● **Exercise description**:
Write out the rows below exactly, from the line containing "phylum: Tracheophyta" through the end of the rows, both ends included. Leave the pictures out.

● **Records for this exercise**:
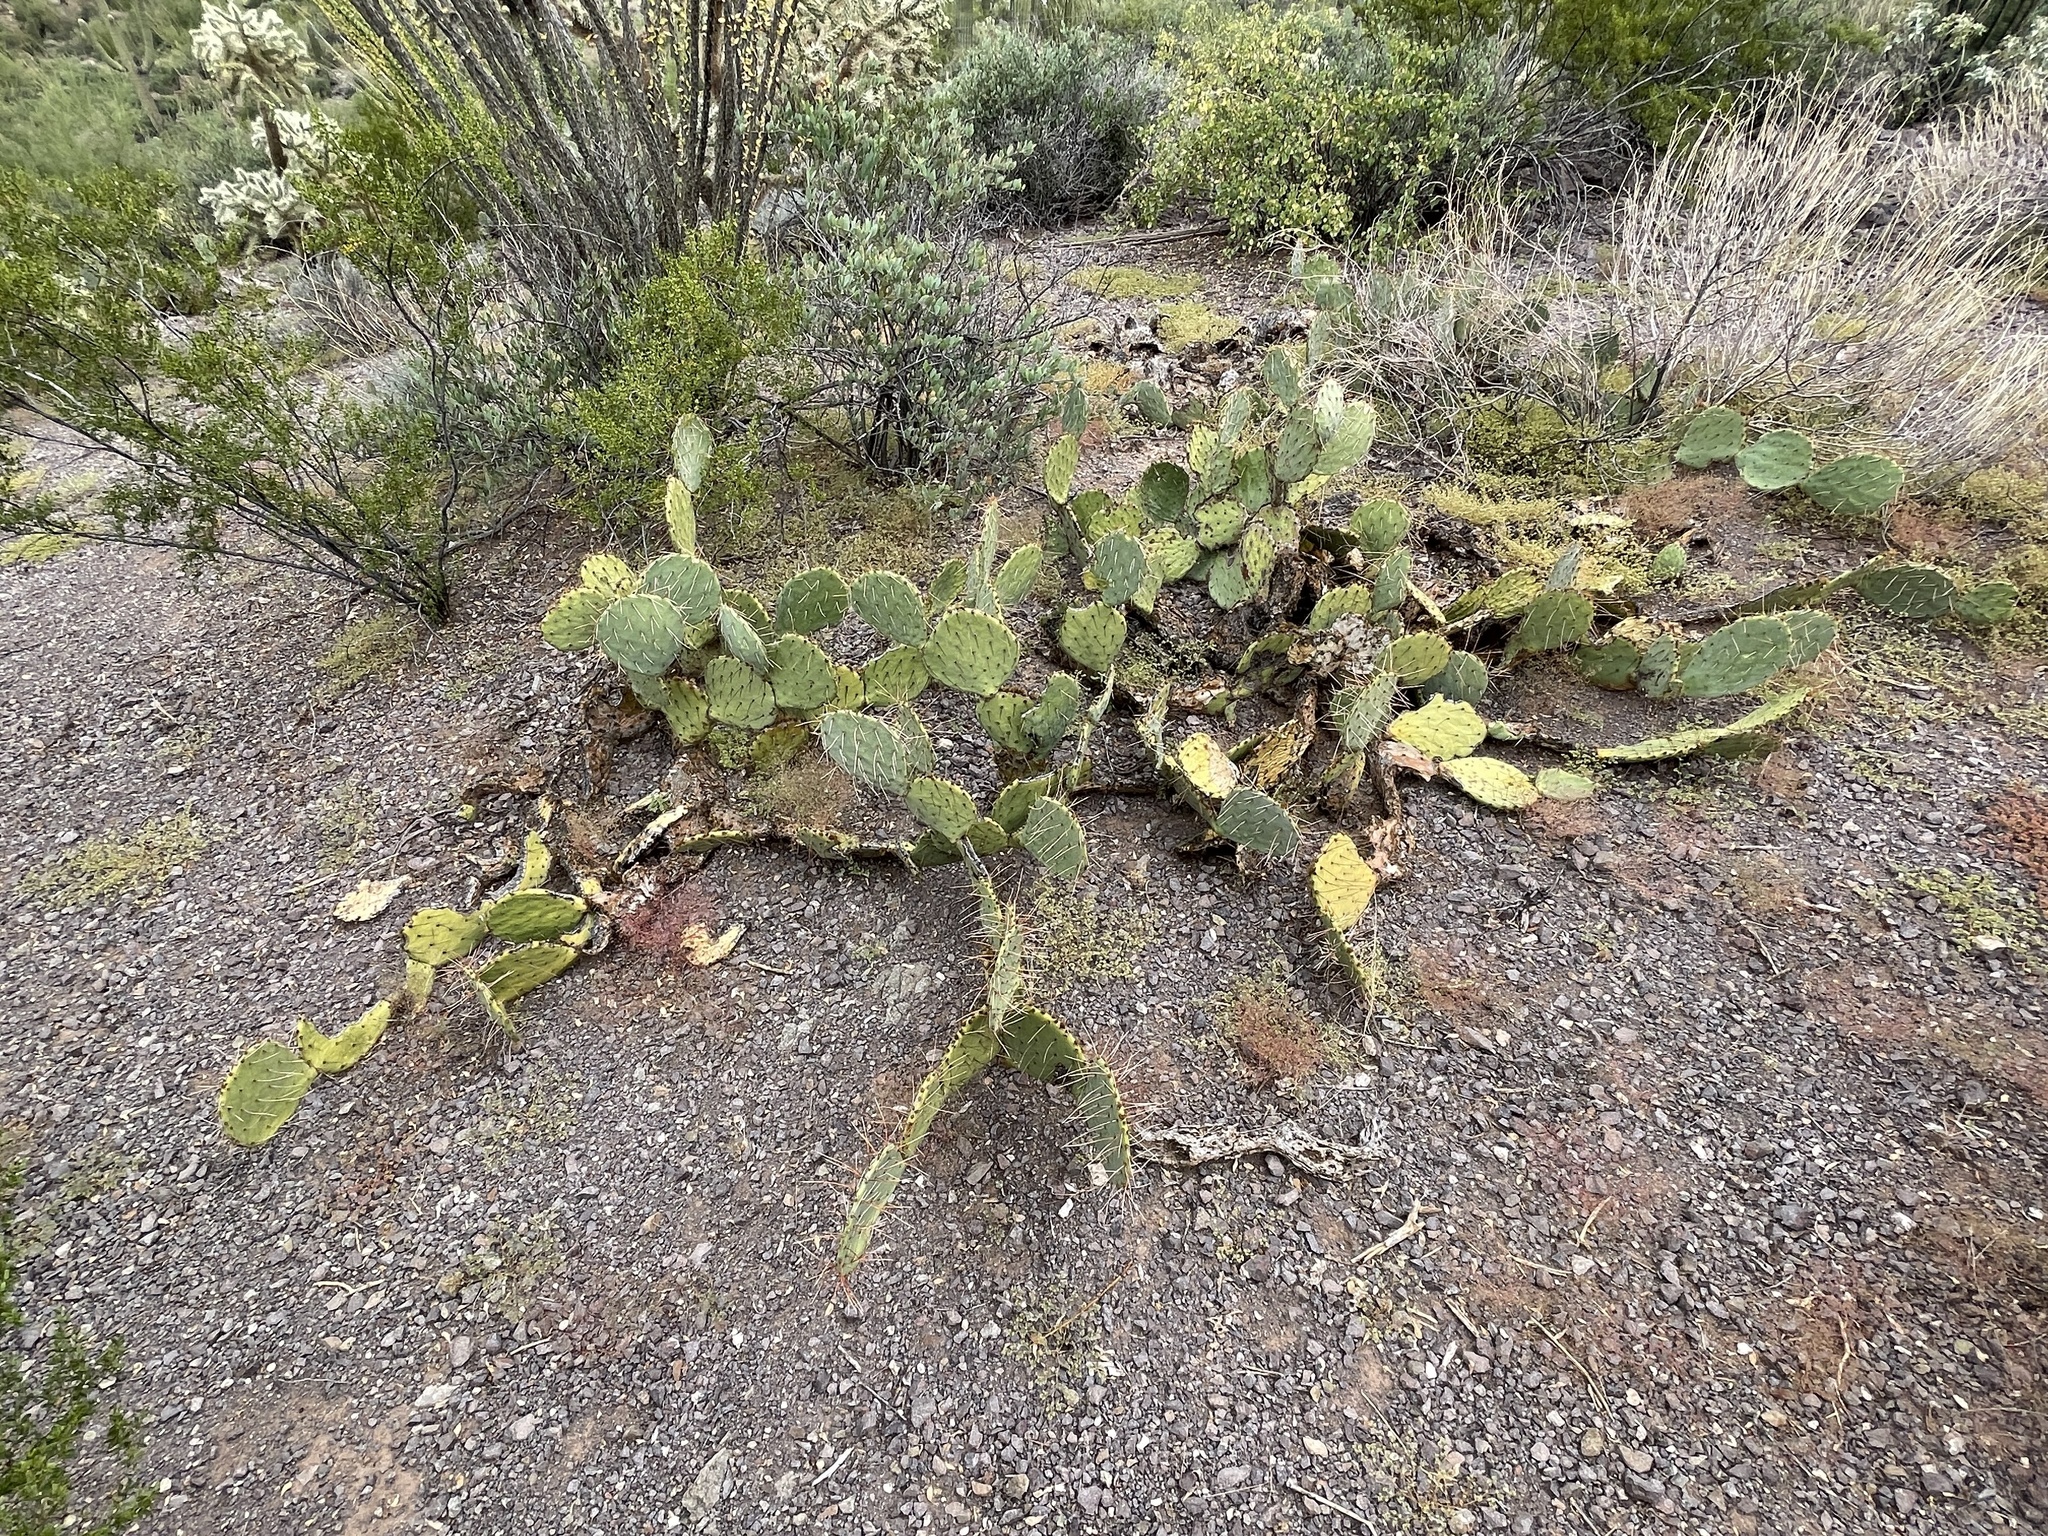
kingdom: Plantae
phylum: Tracheophyta
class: Magnoliopsida
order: Caryophyllales
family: Cactaceae
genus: Opuntia
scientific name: Opuntia engelmannii
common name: Cactus-apple
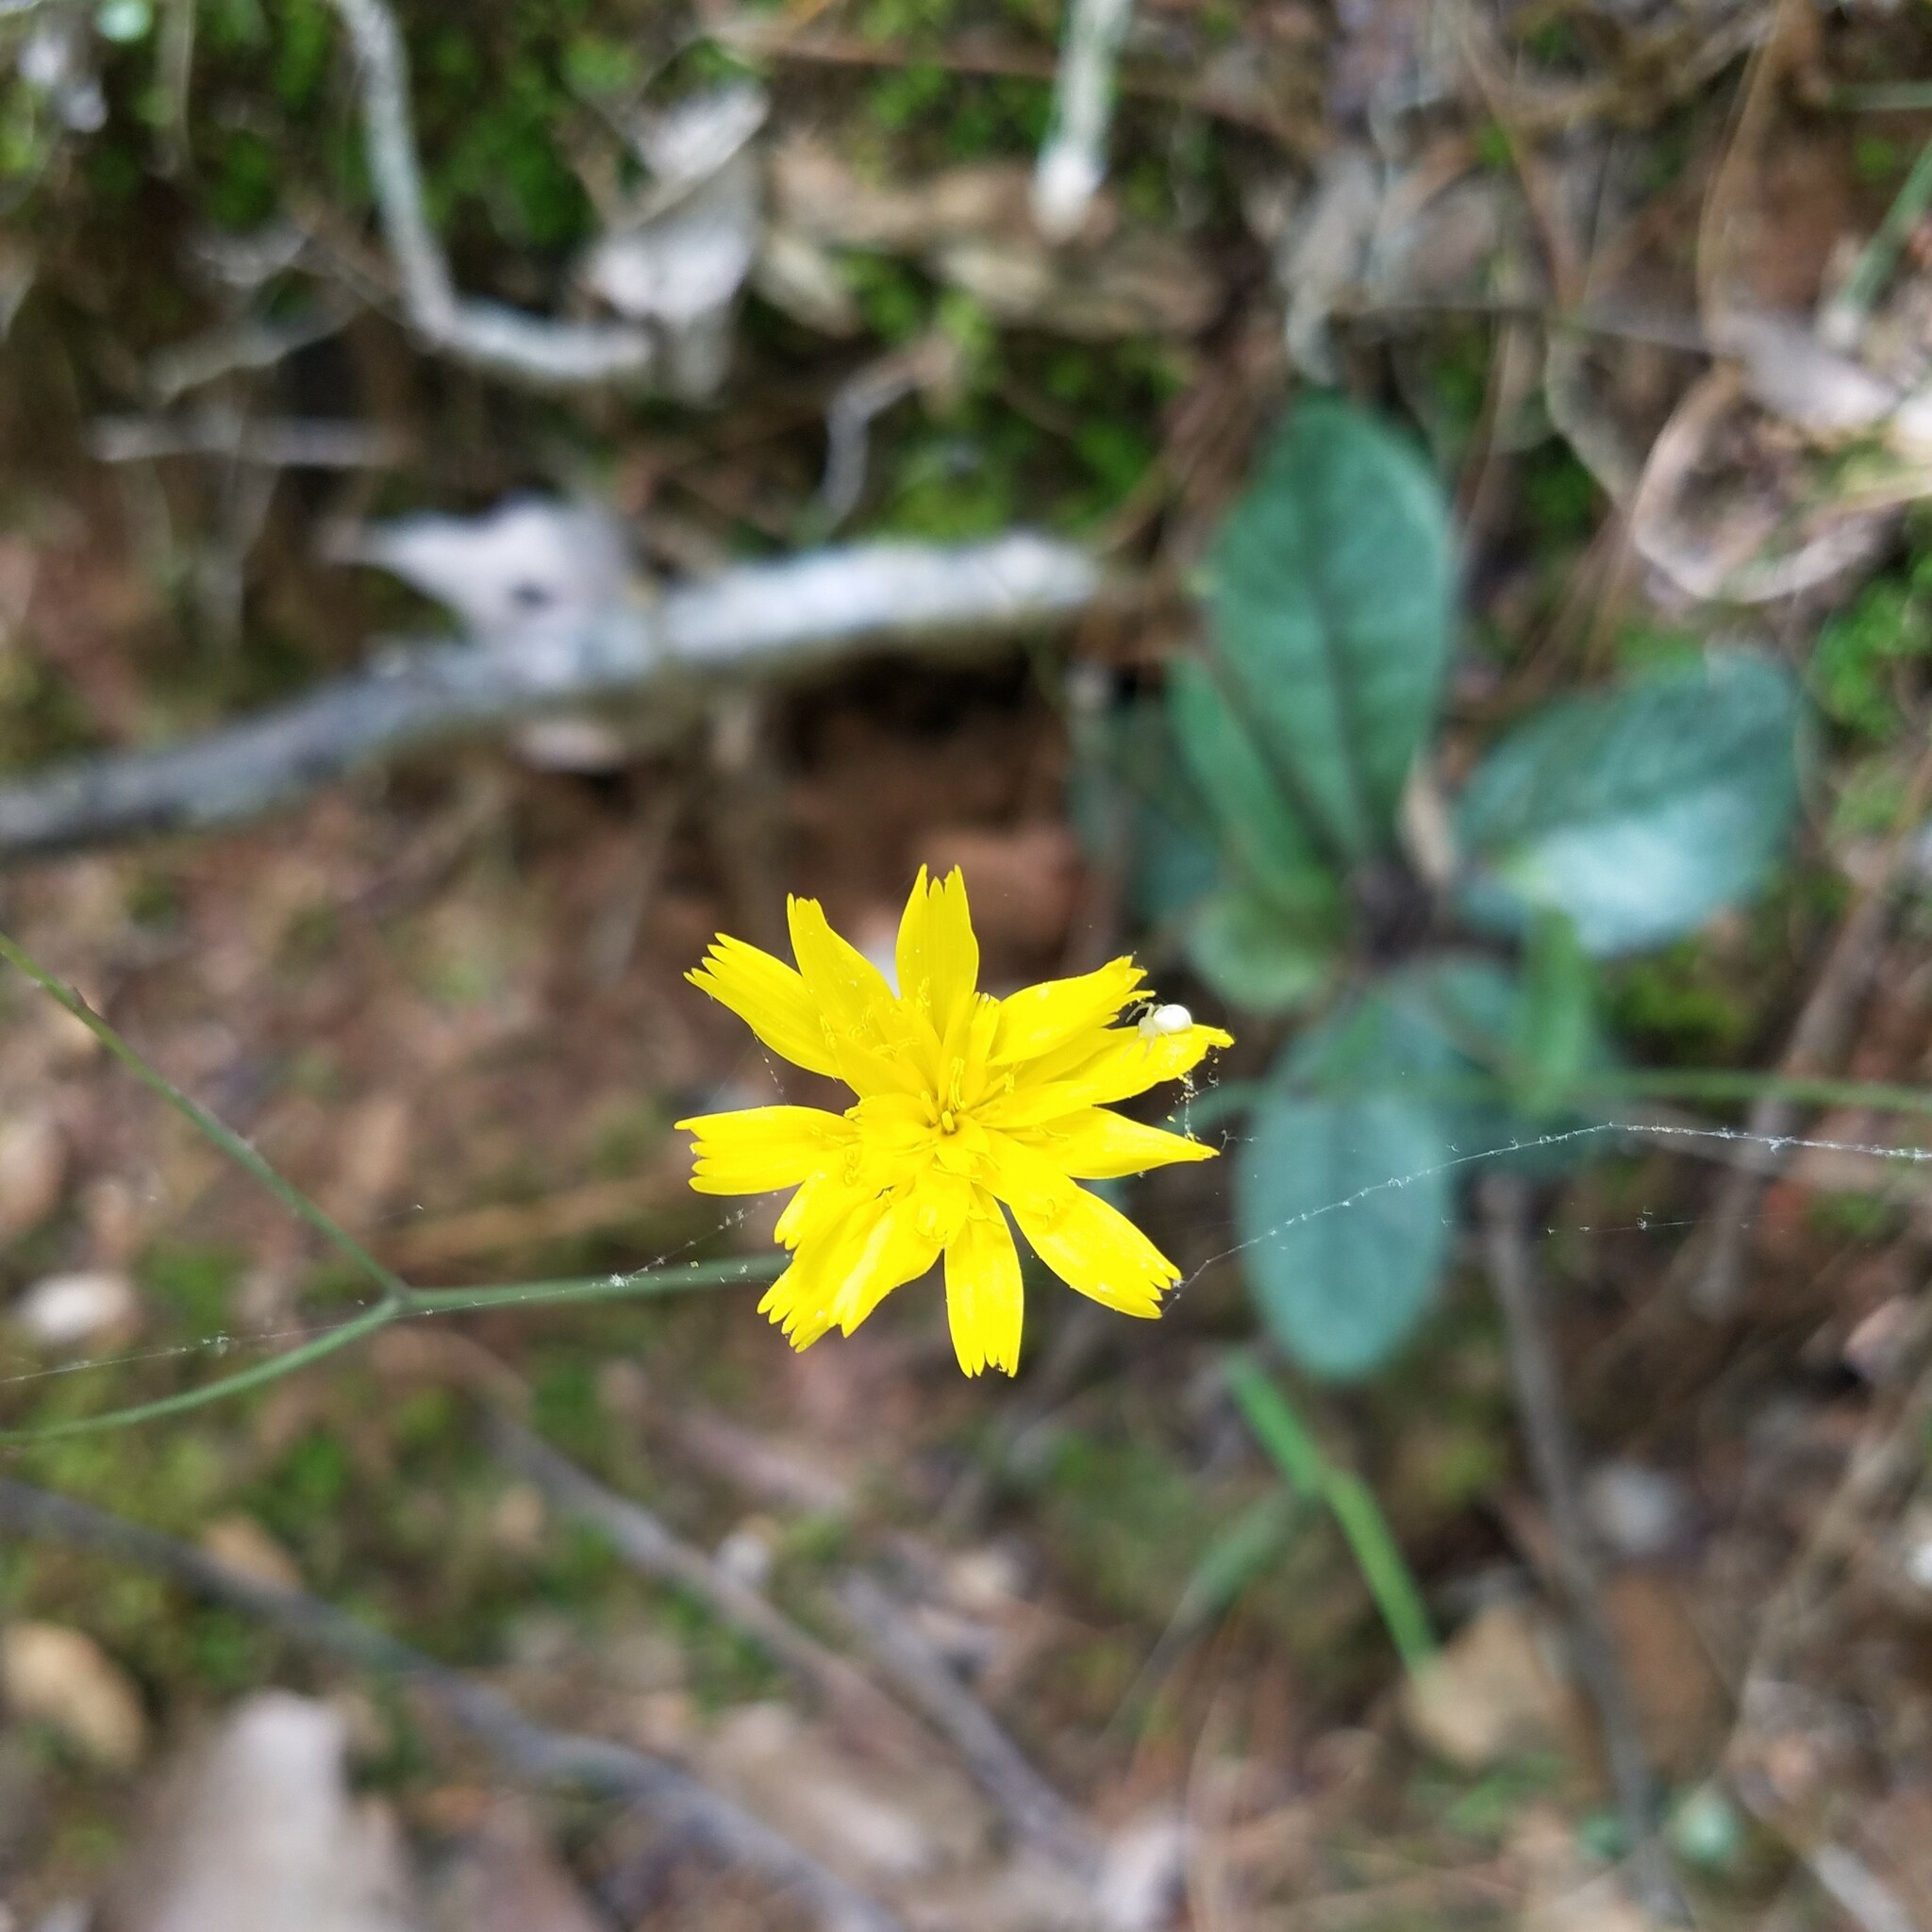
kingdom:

● **Full answer**:
phylum: Tracheophyta
class: Magnoliopsida
order: Caryophyllales
family: Cactaceae
genus: Opuntia
scientific name: Opuntia engelmannii
common name: Cactus-apple
kingdom:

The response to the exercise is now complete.